Je continue ma promenade dans le village devenu muet comme un tombeau. Tout à coup, en plein milieu d’un champ, je vois se détacher un bouquet d’arbres, sur le vert plus pâle d’un carré d’avoine. Les lourdes branches en se courbant donnent au massif l’apparence d’une grotte.

Curieuse, j’avise un garçonnet en train de passer à travers la clôture d’un verger.

— Qu’est-ce que ce petit bois là-bas, plus loin que les rails du chemin de fer ?

— Ça, fit-il en s’essuyant le nez au revers de sa manche, c’est un cimetière de damné.

Hein ! un cimetière de damné, quel damné ?… Mais le gamin était déjà à la tête d’un pommier.

Brr…, il me semblait sentir une odeur de grillade… N’importe, j’étais résolue à savoir. Depuis l’histoire de la pomme, lorsque la curiosité s’infiltre dans l’âme d’une fille d’Ève, elle doit céder à la tentation, sinon le diable s’en venge en lui soufflant sa tranquillité.

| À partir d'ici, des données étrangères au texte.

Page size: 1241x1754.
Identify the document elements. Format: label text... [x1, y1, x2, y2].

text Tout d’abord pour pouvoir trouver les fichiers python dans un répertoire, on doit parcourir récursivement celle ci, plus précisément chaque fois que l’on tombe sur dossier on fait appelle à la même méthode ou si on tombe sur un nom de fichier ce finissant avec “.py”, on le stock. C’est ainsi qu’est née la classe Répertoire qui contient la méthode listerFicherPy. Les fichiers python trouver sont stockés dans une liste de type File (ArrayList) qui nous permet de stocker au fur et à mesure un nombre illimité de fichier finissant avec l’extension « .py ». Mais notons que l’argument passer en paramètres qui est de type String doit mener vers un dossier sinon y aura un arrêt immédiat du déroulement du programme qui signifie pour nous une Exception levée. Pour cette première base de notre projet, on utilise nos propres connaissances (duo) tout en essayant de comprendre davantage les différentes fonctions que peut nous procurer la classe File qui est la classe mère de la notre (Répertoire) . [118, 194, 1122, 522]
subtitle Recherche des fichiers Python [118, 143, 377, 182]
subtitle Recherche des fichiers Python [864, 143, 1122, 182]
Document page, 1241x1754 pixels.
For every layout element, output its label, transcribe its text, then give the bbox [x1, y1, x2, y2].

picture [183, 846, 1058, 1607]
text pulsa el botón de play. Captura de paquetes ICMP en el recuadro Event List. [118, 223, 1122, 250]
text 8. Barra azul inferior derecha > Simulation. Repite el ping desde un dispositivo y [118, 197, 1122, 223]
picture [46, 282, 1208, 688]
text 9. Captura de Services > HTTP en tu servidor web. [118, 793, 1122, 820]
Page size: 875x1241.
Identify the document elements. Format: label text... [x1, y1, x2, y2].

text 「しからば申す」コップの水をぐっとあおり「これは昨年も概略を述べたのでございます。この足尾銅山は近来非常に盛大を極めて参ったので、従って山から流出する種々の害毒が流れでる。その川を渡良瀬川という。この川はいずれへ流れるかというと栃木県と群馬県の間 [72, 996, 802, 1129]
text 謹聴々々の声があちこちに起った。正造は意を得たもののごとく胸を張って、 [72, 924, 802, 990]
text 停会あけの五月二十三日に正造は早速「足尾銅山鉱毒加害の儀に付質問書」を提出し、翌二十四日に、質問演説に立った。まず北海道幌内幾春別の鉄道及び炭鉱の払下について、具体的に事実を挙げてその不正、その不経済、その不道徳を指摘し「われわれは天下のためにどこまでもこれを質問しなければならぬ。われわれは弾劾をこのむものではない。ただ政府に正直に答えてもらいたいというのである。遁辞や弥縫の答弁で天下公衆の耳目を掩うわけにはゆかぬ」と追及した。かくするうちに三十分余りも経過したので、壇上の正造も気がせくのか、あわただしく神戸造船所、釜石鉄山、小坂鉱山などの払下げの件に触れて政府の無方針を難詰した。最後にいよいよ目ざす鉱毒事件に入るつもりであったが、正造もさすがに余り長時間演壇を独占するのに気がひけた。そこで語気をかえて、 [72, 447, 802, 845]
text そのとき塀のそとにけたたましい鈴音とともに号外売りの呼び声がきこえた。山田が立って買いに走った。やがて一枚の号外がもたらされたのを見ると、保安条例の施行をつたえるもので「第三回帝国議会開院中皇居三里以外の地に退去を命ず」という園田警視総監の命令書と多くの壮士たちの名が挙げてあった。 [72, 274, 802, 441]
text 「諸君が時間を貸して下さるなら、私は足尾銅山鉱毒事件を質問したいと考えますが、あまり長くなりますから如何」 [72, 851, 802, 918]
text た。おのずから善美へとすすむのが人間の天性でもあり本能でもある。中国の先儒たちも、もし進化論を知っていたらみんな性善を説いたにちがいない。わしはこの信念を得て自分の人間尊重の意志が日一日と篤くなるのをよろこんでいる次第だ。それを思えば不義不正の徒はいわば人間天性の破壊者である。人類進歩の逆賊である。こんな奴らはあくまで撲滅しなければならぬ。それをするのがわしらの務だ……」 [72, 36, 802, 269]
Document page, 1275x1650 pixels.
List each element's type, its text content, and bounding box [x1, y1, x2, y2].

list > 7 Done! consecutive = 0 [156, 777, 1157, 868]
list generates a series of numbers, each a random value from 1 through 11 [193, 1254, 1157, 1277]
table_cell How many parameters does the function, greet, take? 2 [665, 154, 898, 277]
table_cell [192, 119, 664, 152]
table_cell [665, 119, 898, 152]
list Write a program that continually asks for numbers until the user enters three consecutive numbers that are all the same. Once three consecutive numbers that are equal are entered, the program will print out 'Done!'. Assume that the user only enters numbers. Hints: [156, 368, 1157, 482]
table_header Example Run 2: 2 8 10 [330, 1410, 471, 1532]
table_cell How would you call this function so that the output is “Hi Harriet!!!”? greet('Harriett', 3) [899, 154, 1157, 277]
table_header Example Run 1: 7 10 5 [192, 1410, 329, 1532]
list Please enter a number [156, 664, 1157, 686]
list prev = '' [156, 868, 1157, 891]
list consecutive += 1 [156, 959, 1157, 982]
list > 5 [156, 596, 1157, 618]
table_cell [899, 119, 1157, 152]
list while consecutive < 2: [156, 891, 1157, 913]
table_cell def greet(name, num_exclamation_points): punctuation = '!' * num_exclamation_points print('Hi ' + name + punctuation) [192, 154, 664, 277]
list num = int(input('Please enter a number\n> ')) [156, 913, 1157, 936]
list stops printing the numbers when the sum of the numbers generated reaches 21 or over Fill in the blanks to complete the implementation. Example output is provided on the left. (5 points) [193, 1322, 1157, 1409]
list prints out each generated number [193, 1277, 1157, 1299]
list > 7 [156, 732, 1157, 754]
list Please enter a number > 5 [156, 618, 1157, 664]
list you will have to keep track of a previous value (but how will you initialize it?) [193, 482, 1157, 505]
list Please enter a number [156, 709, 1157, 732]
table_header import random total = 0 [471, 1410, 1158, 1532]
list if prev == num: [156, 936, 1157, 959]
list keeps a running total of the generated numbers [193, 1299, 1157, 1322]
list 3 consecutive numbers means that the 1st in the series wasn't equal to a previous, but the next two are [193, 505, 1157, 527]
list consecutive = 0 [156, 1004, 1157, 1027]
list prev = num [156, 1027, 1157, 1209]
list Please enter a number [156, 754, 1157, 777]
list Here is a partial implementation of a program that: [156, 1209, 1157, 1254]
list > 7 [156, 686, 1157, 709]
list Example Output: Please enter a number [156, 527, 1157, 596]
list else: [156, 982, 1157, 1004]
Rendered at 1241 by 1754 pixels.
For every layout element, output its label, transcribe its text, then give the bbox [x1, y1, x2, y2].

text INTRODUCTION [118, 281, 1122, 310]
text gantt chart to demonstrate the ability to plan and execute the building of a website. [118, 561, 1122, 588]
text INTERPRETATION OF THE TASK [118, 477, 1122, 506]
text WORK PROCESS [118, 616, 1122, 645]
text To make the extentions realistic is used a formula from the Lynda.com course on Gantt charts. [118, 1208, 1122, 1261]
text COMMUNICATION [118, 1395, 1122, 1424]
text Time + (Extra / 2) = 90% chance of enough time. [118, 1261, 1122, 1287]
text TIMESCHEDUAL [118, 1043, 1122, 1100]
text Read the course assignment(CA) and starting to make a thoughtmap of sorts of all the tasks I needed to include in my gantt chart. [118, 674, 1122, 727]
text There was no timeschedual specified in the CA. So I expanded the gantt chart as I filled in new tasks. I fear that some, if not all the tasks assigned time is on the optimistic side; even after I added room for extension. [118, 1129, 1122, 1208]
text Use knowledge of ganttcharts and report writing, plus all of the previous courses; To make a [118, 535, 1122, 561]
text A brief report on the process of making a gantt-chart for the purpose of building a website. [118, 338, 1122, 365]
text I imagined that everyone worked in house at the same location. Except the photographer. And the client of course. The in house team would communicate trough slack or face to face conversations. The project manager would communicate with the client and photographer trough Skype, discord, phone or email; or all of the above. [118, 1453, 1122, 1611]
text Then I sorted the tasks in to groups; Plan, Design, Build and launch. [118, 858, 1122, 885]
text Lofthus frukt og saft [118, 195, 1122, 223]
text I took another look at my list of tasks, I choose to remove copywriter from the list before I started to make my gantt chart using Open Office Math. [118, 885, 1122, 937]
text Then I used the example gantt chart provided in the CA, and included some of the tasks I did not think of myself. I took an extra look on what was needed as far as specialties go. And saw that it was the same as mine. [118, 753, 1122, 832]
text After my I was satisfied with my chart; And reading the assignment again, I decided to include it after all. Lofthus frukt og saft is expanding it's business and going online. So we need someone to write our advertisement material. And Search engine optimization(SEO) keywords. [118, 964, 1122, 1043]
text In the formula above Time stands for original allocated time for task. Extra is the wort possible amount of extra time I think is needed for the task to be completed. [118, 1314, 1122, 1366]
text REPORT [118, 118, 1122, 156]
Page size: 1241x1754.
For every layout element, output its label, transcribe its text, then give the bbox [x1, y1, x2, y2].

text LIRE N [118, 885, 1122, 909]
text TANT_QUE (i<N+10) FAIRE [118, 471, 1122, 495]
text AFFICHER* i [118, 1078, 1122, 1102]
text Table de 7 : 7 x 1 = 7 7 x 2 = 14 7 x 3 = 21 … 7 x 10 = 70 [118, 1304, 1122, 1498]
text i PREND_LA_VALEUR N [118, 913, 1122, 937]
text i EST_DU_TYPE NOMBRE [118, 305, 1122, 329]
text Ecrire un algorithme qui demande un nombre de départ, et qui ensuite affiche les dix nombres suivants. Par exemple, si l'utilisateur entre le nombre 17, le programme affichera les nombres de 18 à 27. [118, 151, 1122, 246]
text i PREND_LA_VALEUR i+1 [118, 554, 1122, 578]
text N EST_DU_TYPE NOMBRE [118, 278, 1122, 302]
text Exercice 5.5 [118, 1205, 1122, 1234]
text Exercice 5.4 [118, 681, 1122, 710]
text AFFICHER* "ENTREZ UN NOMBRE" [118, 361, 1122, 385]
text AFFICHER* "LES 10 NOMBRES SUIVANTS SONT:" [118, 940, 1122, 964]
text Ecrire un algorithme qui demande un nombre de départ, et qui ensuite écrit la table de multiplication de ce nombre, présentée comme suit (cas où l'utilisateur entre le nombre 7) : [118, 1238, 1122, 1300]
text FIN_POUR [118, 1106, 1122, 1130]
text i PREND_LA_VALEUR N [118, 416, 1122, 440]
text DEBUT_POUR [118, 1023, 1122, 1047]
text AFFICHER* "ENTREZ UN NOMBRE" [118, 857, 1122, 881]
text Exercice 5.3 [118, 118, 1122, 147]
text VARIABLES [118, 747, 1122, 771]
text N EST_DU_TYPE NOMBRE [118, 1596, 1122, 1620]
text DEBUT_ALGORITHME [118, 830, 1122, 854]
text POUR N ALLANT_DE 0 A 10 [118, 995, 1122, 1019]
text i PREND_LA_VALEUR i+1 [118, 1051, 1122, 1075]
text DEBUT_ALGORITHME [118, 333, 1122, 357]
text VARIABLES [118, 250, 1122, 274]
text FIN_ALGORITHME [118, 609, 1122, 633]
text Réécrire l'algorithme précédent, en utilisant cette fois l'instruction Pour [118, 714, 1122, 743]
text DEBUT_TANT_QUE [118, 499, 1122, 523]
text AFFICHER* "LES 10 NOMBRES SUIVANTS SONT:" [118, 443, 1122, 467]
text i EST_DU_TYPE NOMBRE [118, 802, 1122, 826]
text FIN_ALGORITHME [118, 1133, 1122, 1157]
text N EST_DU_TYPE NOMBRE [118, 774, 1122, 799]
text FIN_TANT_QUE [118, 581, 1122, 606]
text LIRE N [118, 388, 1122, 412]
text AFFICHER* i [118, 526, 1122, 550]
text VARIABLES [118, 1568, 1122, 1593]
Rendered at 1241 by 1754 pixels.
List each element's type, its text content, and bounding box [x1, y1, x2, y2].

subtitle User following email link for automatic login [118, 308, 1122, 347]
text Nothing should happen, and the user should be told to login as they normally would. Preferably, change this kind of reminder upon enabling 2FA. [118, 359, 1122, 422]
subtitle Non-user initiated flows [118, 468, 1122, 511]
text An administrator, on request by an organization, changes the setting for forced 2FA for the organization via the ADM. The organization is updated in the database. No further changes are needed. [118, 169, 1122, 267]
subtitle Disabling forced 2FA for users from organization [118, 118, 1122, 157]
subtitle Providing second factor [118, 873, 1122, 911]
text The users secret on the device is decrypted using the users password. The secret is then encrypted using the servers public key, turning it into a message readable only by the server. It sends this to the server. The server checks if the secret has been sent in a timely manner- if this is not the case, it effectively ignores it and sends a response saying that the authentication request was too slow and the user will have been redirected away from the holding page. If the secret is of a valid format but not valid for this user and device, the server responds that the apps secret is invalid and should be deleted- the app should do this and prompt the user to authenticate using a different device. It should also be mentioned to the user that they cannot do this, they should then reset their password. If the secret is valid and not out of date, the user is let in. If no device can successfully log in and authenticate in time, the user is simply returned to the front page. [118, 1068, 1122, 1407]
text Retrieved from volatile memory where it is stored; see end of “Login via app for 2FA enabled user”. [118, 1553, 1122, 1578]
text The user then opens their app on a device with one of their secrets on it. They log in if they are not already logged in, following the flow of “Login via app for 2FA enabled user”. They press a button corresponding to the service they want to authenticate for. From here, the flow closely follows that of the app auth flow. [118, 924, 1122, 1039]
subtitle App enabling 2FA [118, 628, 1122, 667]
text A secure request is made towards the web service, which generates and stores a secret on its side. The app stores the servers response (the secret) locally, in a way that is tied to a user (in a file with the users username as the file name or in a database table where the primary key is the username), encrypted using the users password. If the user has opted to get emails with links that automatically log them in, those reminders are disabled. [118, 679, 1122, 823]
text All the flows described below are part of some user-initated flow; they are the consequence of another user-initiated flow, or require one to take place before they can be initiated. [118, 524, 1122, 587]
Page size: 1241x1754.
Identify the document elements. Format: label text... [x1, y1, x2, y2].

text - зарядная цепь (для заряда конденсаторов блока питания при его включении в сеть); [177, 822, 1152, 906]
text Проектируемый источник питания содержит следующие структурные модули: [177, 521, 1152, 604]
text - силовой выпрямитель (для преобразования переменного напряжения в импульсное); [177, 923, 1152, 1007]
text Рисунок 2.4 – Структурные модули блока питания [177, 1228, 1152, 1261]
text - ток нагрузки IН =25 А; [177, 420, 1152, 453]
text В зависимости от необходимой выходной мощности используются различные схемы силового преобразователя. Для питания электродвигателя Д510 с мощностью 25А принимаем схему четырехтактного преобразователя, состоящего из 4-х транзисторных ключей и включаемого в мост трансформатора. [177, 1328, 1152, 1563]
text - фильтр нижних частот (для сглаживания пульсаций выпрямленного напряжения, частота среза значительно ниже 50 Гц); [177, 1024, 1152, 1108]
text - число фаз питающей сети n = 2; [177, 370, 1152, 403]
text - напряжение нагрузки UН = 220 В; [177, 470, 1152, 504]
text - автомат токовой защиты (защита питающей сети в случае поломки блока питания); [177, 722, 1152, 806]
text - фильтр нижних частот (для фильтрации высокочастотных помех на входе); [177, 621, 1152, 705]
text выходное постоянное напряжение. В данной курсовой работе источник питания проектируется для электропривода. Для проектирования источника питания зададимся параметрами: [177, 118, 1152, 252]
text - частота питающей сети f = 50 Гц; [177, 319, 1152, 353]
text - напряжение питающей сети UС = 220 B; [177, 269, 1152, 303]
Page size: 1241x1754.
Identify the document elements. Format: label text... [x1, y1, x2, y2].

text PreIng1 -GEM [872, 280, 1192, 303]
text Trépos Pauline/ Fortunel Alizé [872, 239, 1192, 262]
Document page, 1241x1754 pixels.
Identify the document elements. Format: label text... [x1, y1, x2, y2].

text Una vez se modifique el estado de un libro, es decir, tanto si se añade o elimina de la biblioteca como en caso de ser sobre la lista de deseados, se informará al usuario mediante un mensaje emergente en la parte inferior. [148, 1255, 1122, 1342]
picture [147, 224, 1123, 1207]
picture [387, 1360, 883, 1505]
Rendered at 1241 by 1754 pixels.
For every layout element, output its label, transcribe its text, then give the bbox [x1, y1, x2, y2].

Je m’engageai résolument, dans le champ, par l’allée qui conduit au petit bosquet. L’avoine y pousse drue et forte, l’air vient largement des prés charriant des odeurs de foin coupé, les grillons chantent, les abeilles bourdonnent, c’est un coin de vie universelle. L’haleine du mort semble passée dans la végétation où il n’y a plus qu’un immense baiser de ce qu’il était hier. L’ombre se fait solennelle en pénétrant dans le caveau de saules où se dresse un sarcophage en pierre, majestueux dans sa simplicité, mais d’une fierté orgueilleuse qui semble défier le mépris et la haine comme les orties et les hautes herbes tentant vainement de l’envahir. Un rayon lumineux filtre à travers l’épais taillis et tombe sur l’inscription. Je lis :

L’Honorable P. de Boucherville, Conseiller Législatif, dont les
cendres reposent sous cette pierre, 1852.

Le feuillage sombre des saules pend tristement sur le monument comme des larmes lourdes et lasses. Il semble que dans le silence profond on entende les soupirs de la tombe. Les blés ondulent avec un léger prosternement, l’aile de l’hirondelle caresse le mausolée. Et seule, je serais restée droite ? Non, mes genoux ont ployé, j’ai collé mon front contre la balustrade et j’ai dit une prière pour le mort altier, qui dort chez lui son grand sommeil de paix.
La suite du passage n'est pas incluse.